Press Release
For Immediate Release
Contacts:
Rev. Patrick Delahanty
502-494-3298 (cell)
Opposition to capital punishment grows in Kentucky
University of Kentucky survey shows nearly 7 out of 10 favor penalties other
than death
LOUISVILLE, Ky., Dec. 20, 2006 - The Kentucky Coalition to Abolish the Death
Penalty today released the results of a recent statewide survey that shows a growing
percentage of Kentuckians clearly favor punishments other than death. The poll,
conducted by the University of Kentucky in August and September 2006 found that 67.6
percent of the state’s adults expressed a preference for life imprisonment and other non-
lethal sentences for crimes otherwise eligible for the death penalty. KCADP is mailing its
most recent newsletter detailing these results to all state legislators. The newsletter is
available online at www.kcadp.org.
The results show a higher level of opposition to the death penalty than in 1999, when the
University of Louisville polled Kentuckians about the death penalty, when 53% percent
favored something other than capital punishment. This continues a trend that began in
1989, the first year that U of L did a survey about the death penalty.
“The UK survey confirms what we’ve known for a long time,” said Rev. Patrick
Delahanty, director of KCADP, “that a growing number of Kentuckians oppose the death
penalty.
“Now it’s time that Frankfort lawmakers and the governor hear what most of their
constituents have to say about putting people to death in our name.”
KCADP has been lobbying members of the General Assembly for years. Carl Wedekind,
aretired Louisville attorney and abolition leader, recently published Politics, Religion
and Death: Memoir of a Lobbyist, an account of the group’s efforts to reach legislators.
The book is available at several local bookstores as well as at www.kcadp.org.
The book and the UK survey come at a time when opposition to lethal injection and other
aspects of capital punishment have been growing nationally. In mid-December Florida
Gov. Jeb Bush declared a moratorium on the death penalty after a gruesome, botched
lethal injection.
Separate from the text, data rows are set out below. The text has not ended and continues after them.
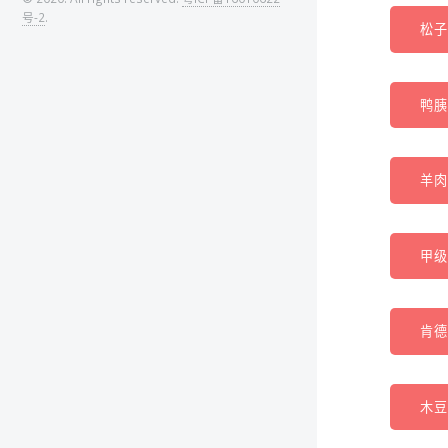
号-2
.
松子
鸭胰 
羊肉
甲级
肯德
木豆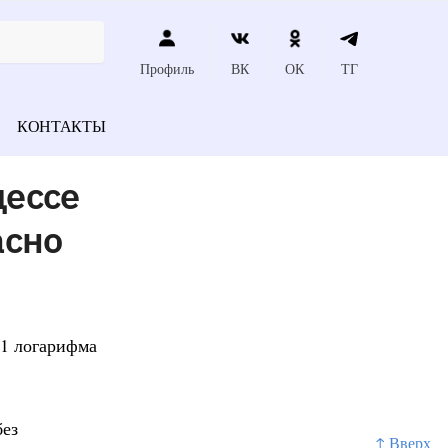
Профиль
ВК
ОК
ТГ
КОНТАКТЫ
цессе
асно
 1 логарифма
без
↑ Вверх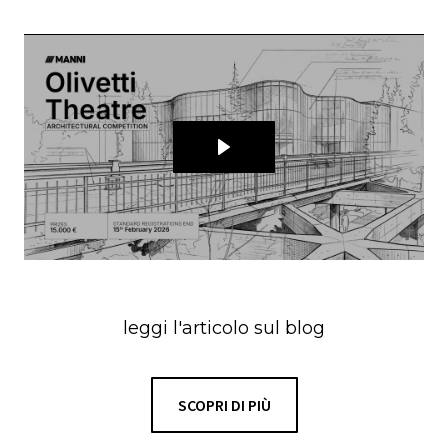
leggi l'articolo sul blog
SCOPRI DI PIÙ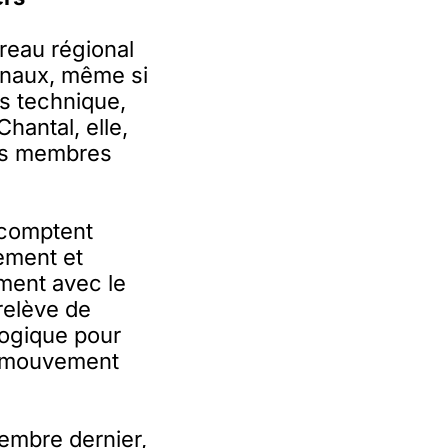
ureau régional
ionaux, même si
us technique,
Chantal, elle,
les membres
 comptent
ement et
ment avec le
relève de
gogique pour
n mouvement
vembre dernier,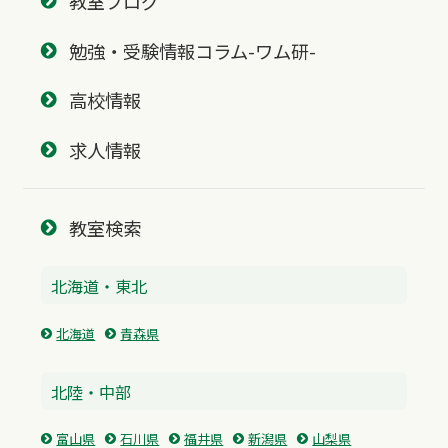
教室ブログ
勉強・受験情報コラム-ワム研-
高校情報
求人情報
教室検索
北海道・東北
北海道
青森県
北陸・中部
富山県
石川県
福井県
新潟県
山梨県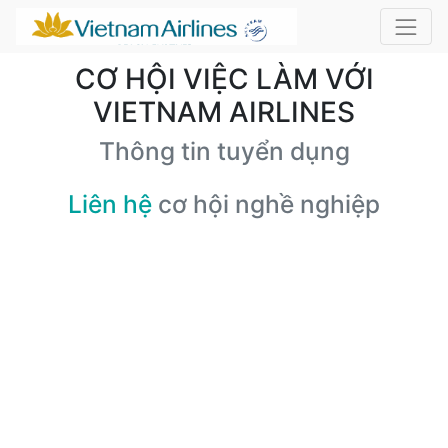
CƠ HỘI VIỆC LÀM VỚI
VIETNAM AIRLINES
Thông tin tuyển dụng
Liên hệ
cơ hội nghề nghiệp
And in California a Federal court sharply criticized this method of
execution and declared its use unconstitutional.
“One of the things I find most interesting about the Kentucky survey is that popular
opposition to the death penalty is running ahead of national trends,” said Gennaro Vito, a
professor of criminal justice at the University of Louisville who analyzed the UK data.
“That comparison runs counter to the impression - the false impression, in fact - that the
people of a state such as Kentucky could overwhelmingly oppose the death penalty,
despite evidence that classifies them as conservative.”